In the midst of the social activism that characterised the late 1960s, the women’s movement in Australia regained the public visibility it had first achieved at the beginning of the 20th century.1The energy of women’s renewed campaigns was directed into strategies of which two stand out: work for equal civil rights through the courts and government; and actions for personal and social liberation through consciousness-raising, direct activism and alternative arenas for self-expression.

The fight for civil equality had a long tradition in the Australian women’s movement, but women were becoming frustrated. Following campaigns by unions and women in the post-war period, in 1969 the Arbitration Commission awarded equal pay for women, but only for strictly equal work. The commission’s decision would have no impact on women who worked in predominantly ‘female’ jobs. Taking their lead from the early suffragists, Zelda D’Aprano (trade unionist and communist) and teachers Thelma Solomon and Alva Geikie chained themselves to the door of the Arbitration Commission in a very public protest, which attracted wide media attention.

The success of direct protest action in gathering publicity and support led to these women’s forming, with Jessie ‘Bon’ Hull, the Women’s Action Committee (WAC), which engaged in further public protest such as insisting on paying only 75 per cent of the fare on trams as they received 75 per cent of a male wage.2Most importantly, in March 1972 WAC founded the Women’s Liberation Centre in Melbourne, to provide a meeting place and support centre for feminists.

By 1972 women led by Beatrice Faust, a University of Melbourne graduate and civil liberties campaigner, established the Women’s Electoral Lobby (WEL), which produced a form guide to all candidates in the December 1972 federal election. The results of WEL’s Australia-wide survey of candidates’ attitudes to child care, equality in education and work and planned parenthood were published in newspapers in November 1972. In Victoria WEL targeted sitting members of parliament in marginal seats on polling day. When Gough Whitlam led the Australian Labor Party to victory, women’s issues were firmly to the fore.

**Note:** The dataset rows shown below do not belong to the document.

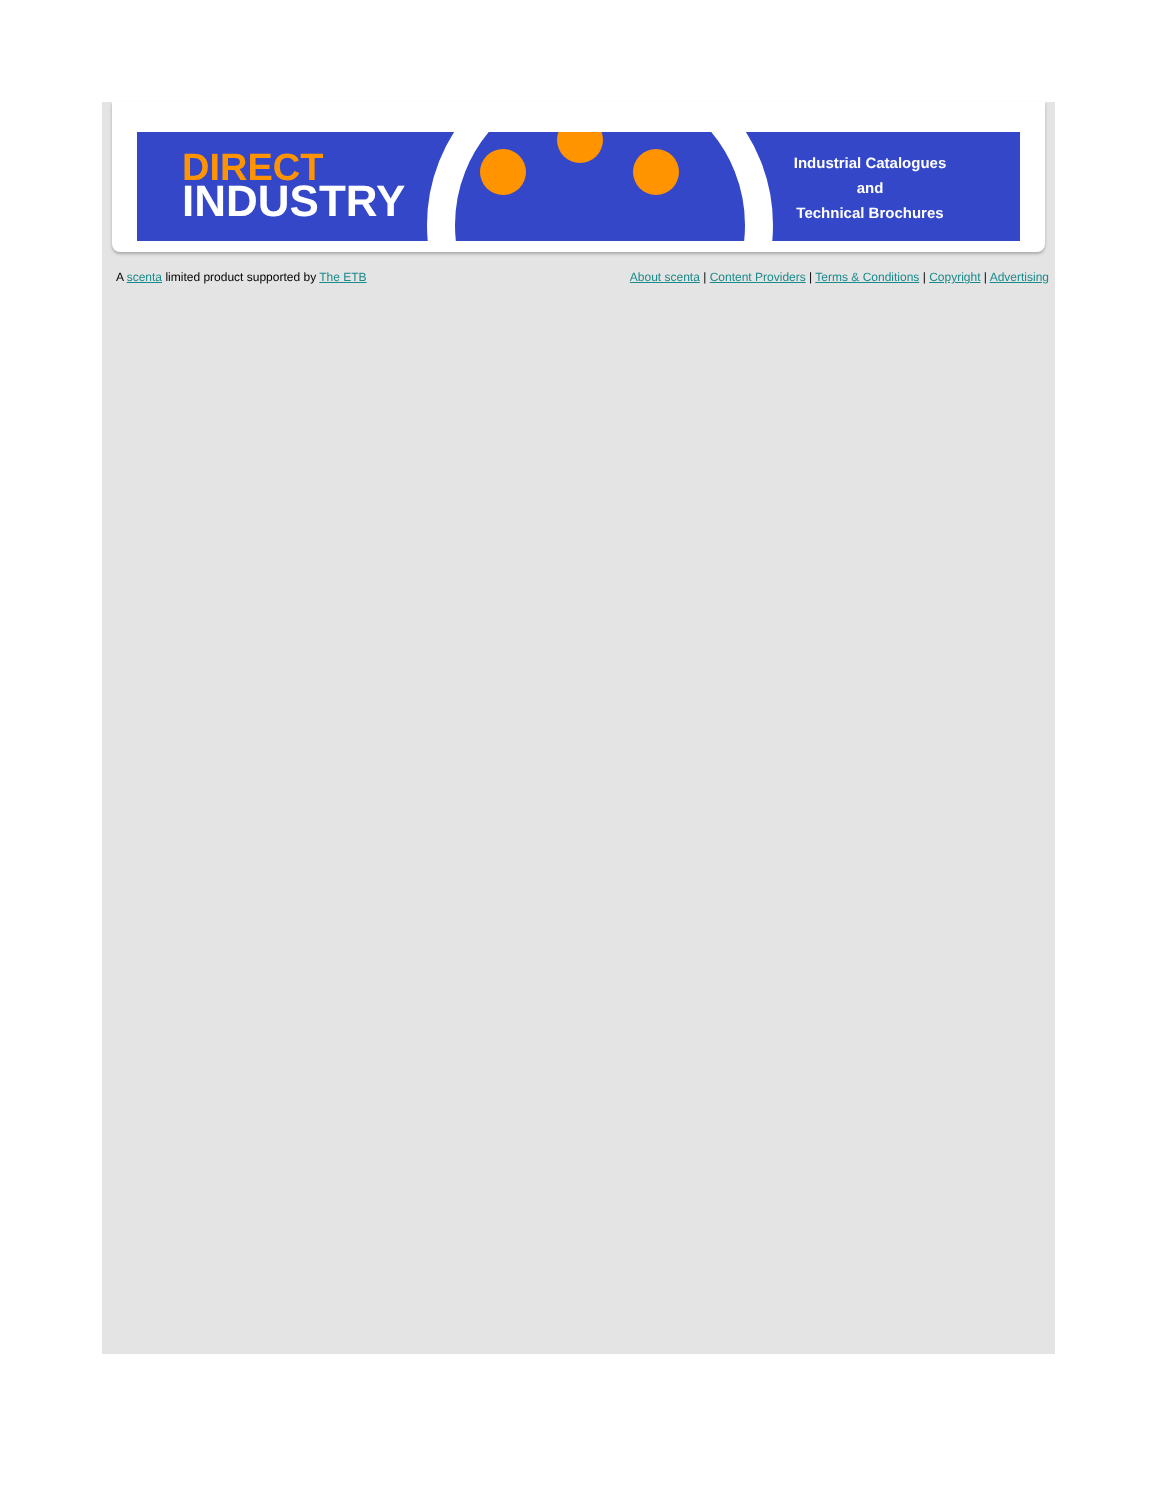DIRECT
INDUSTRY
Industrial Catalogues
and
Technical Brochures
A scenta limited product supported by The ETB
About scenta | Content Providers | Terms & Conditions | Copyright | Advertising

In Melbourne, the Women’s Liberation Movement (WLM) was closely connected to trade unions and the workers’ movement. By the early 1970s a Women’s Liberation Group had become affiliated with the Student Union at the University of Melbourne. Just as universities provided a haven for anti-war and radical ideas, they proved favourable for the ideas and activism of the women’s movement. Indeed, the women’s movement grew when women active in trade unions, the Communist Party, anti-conscription and anti-war movements perceived that the talk of a new society mostly included the old sexism.3

At the University of Melbourne, the University Assembly formed a Women’s Working Group, which first reported on the status of women at the university in 1975; this report was instrumental in forcing the university to adopt equal opportunity policies. In the Student Union, members of the Women’s Liberation Group organised on campus and participated in wider demonstrations reported in Farrago.

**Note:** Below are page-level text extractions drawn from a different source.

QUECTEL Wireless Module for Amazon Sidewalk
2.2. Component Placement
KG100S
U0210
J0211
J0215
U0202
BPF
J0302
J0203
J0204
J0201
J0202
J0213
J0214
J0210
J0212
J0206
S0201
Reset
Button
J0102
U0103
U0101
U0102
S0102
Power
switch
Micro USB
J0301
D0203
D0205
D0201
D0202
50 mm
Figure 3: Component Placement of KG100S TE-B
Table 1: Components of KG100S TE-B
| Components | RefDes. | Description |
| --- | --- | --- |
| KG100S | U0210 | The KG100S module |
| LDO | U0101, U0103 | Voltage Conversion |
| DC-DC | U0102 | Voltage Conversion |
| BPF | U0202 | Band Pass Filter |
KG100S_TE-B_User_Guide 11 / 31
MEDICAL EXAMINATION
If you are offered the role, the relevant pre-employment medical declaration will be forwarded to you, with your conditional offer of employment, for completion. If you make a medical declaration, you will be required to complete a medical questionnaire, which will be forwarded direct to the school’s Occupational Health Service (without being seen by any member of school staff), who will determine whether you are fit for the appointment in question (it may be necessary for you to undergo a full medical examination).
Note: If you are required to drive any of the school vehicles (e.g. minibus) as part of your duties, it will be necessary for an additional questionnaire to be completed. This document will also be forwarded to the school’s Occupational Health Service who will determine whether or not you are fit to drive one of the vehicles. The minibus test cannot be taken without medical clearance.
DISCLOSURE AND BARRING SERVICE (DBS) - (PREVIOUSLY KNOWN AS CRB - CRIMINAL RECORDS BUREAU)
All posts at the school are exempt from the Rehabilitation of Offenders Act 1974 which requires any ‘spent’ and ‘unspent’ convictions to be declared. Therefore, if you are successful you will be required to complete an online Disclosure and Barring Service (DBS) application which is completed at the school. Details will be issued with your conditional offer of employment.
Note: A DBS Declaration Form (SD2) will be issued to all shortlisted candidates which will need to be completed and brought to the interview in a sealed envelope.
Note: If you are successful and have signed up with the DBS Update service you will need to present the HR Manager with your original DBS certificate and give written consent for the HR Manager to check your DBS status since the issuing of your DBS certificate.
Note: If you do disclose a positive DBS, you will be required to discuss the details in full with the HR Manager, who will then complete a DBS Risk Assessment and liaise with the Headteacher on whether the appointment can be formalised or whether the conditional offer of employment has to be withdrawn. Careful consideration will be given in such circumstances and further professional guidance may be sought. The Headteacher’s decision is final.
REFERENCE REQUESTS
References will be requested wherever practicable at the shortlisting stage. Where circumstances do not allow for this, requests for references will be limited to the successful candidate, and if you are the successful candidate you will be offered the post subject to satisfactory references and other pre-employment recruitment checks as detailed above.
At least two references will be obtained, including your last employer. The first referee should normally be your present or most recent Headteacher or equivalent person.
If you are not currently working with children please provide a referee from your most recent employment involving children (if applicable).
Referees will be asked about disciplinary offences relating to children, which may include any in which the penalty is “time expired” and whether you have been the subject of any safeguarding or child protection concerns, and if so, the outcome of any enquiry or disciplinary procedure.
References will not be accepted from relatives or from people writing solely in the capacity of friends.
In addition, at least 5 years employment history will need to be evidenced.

Marilyn Lake says that the women’s movement was intensely literate,4stimulated by a torrent of publications. Former student of the universities of Melbourne, Sydney and Cambridge, Germaine Greer, wrote the international bestseller The female eunuch, which pushed feminist debate in the direction of personal liberation, challenging women to define themselves and take charge of their sexuality. This challenge also informed lesbians in the women’s movement.5As Jean Taylor reflects, in 1973 lesbians began to act on their own behalf in Victoria by questioning discrimination within male gay liberation and the women’s movement alike.6Lesbian culture, meeting places, publications and social events began to flourish.7

As Taylor says, the 1970s might have been ‘one of the most vibrant and political decades in womyn’s herstory, but it was certainly nowhere near the finish of either the WLM or radical lesbian feminism’.8 Indeed, the women’s movement and the lesbian and gay movements have prompted some of the most enduring, and as yet incomplete, changes in Australian social life since the 1960s.

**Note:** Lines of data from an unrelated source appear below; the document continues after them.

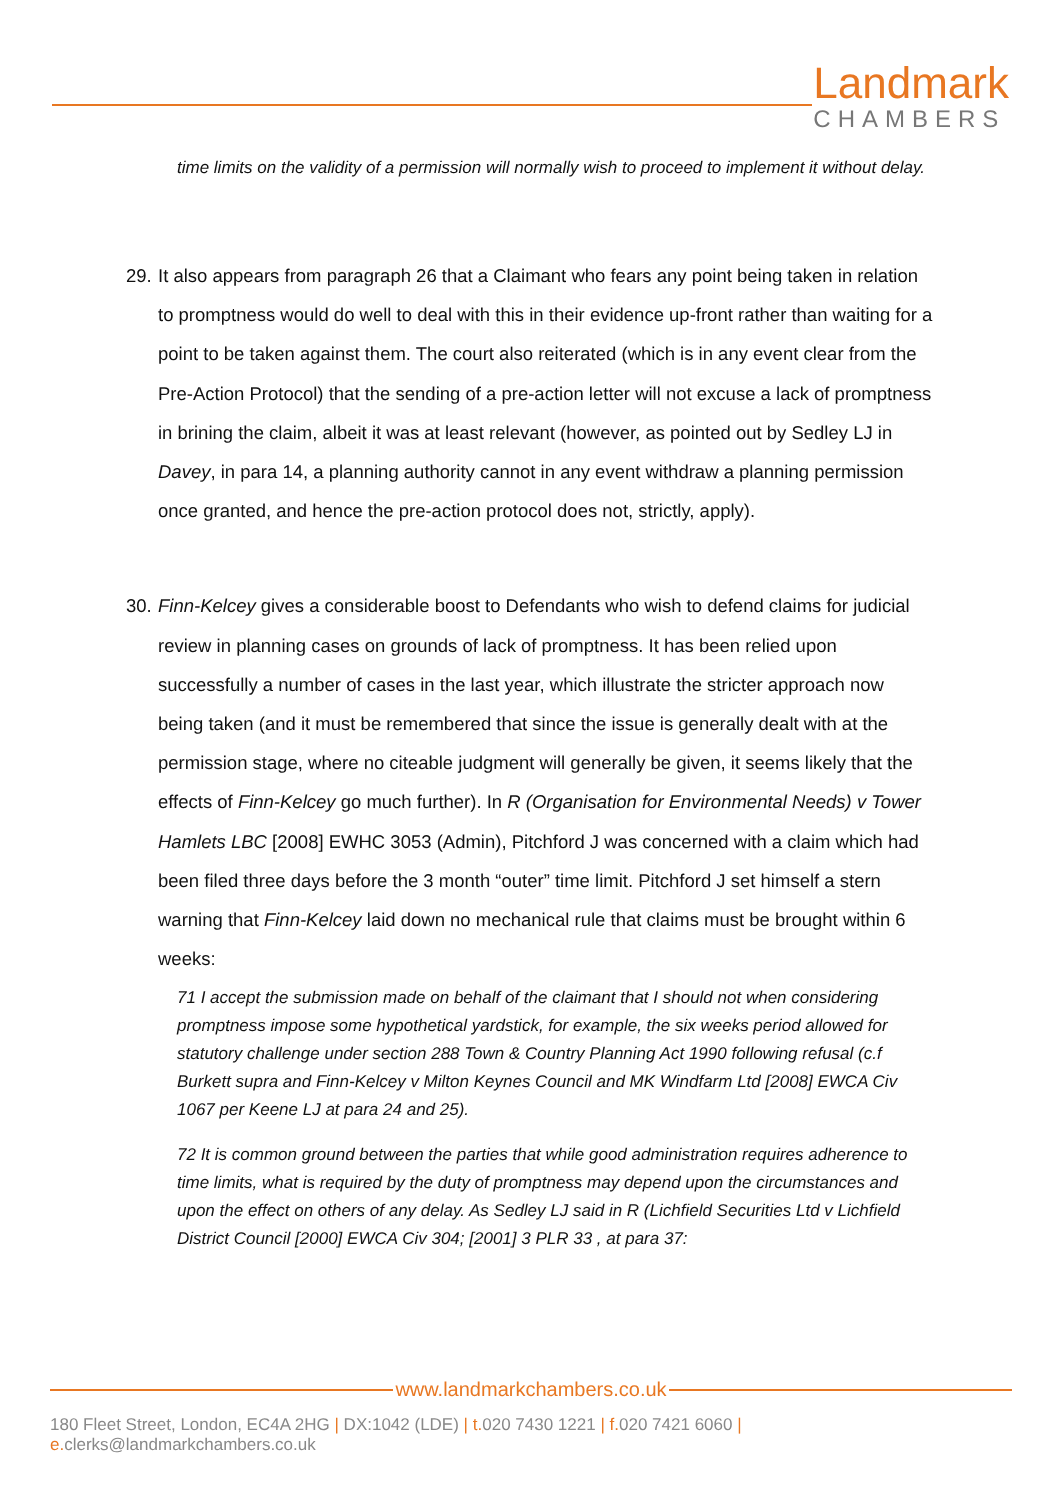Landmark
CHAMBERS
time limits on the validity of a permission will normally wish to proceed to implement it without delay.
29. It also appears from paragraph 26 that a Claimant who fears any point being taken in relation to promptness would do well to deal with this in their evidence up-front rather than waiting for a point to be taken against them. The court also reiterated (which is in any event clear from the Pre-Action Protocol) that the sending of a pre-action letter will not excuse a lack of promptness in brining the claim, albeit it was at least relevant (however, as pointed out by Sedley LJ in Davey, in para 14, a planning authority cannot in any event withdraw a planning permission once granted, and hence the pre-action protocol does not, strictly, apply).
30. Finn-Kelcey gives a considerable boost to Defendants who wish to defend claims for judicial review in planning cases on grounds of lack of promptness. It has been relied upon successfully a number of cases in the last year, which illustrate the stricter approach now being taken (and it must be remembered that since the issue is generally dealt with at the permission stage, where no citeable judgment will generally be given, it seems likely that the effects of Finn-Kelcey go much further). In R (Organisation for Environmental Needs) v Tower Hamlets LBC [2008] EWHC 3053 (Admin), Pitchford J was concerned with a claim which had been filed three days before the 3 month “outer” time limit. Pitchford J set himself a stern warning that Finn-Kelcey laid down no mechanical rule that claims must be brought within 6 weeks:
71 I accept the submission made on behalf of the claimant that I should not when considering promptness impose some hypothetical yardstick, for example, the six weeks period allowed for statutory challenge under section 288 Town & Country Planning Act 1990 following refusal (c.f Burkett supra and Finn-Kelcey v Milton Keynes Council and MK Windfarm Ltd [2008] EWCA Civ 1067 per Keene LJ at para 24 and 25).
72 It is common ground between the parties that while good administration requires adherence to time limits, what is required by the duty of promptness may depend upon the circumstances and upon the effect on others of any delay. As Sedley LJ said in R (Lichfield Securities Ltd v Lichfield District Council [2000] EWCA Civ 304; [2001] 3 PLR 33 , at para 37:
www.landmarkchambers.co.uk
180 Fleet Street, London, EC4A 2HG | DX:1042 (LDE) | t. 020 7430 1221 | f. 020 7421 6060 | e. clerks@landmarkchambers.co.uk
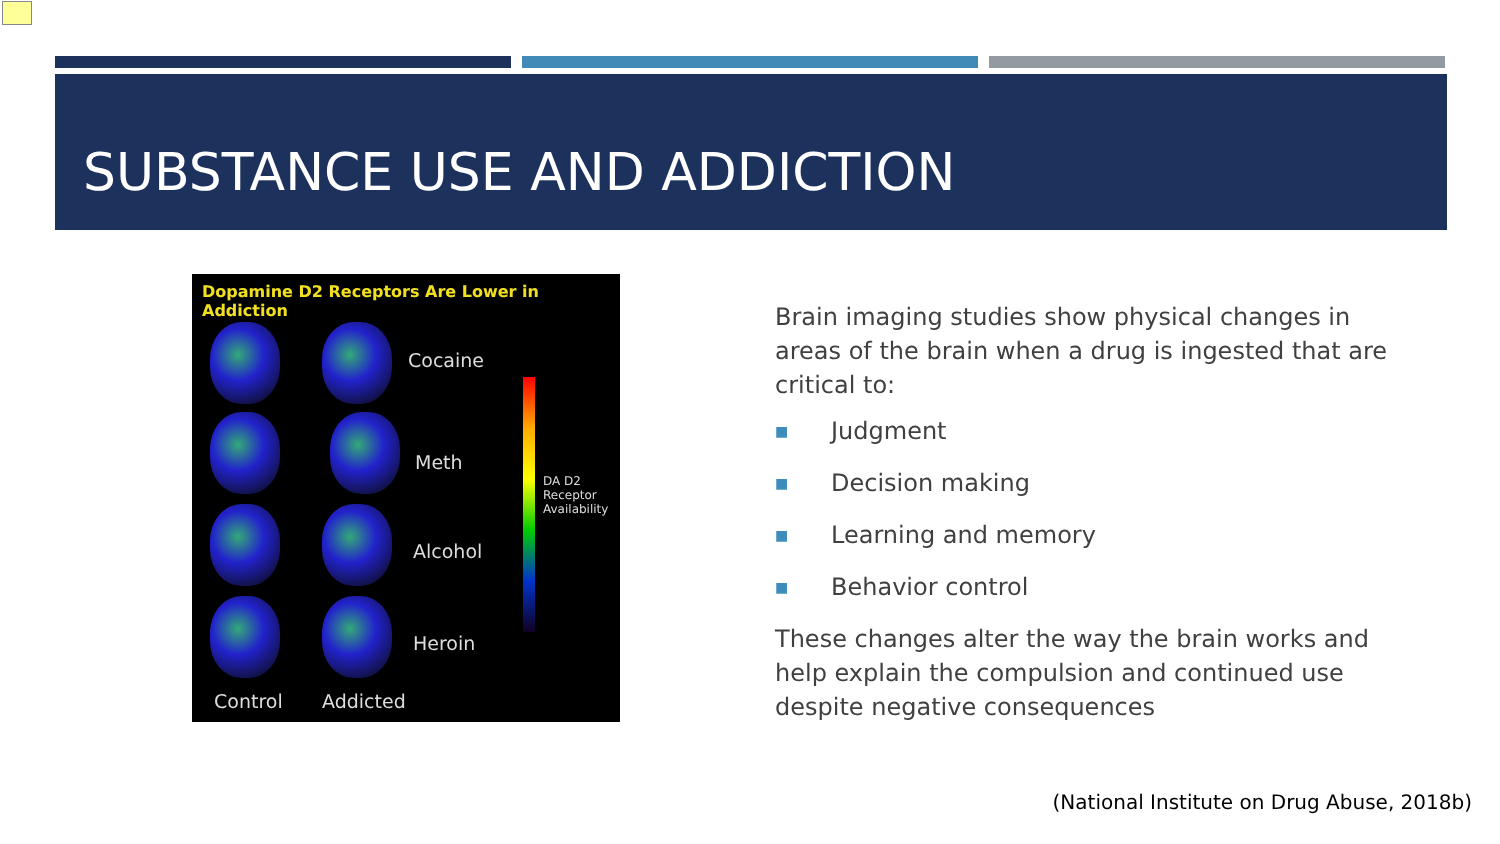SUBSTANCE USE AND ADDICTION
Dopamine D2 Receptors Are Lower in Addiction
Cocaine
Meth
Alcohol
Heroin
Control Addicted
DA D2
Receptor
Availability
Brain imaging studies show physical changes in areas of the brain when a drug is ingested that are critical to:
■ Judgment
■ Decision making
■ Learning and memory
■ Behavior control
These changes alter the way the brain works and help explain the compulsion and continued use despite negative consequences
(National Institute on Drug Abuse, 2018b)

  1. Marilyn Lake, Getting equal: The history of Australian feminism, Sydney: Allen & Unwin, 1999.
  2. Lake, Getting equal, p. 244.
  3. Lake, Getting equal, pp. 220–1
  4. Lake, Getting equal, p. 222.
  5. Lake, Getting equal, pp. 241–6.
  6. Jean Taylor, Brazen hussies: A herstory of radical activism in the women’s liberation movement Victoria 1970–1979, Melbourne: Dyke Books, 2009, p. 195.
  7. Taylor, Brazen hussies, pp. 588–679.
  8. Taylor, Brazen hussies, p. 677.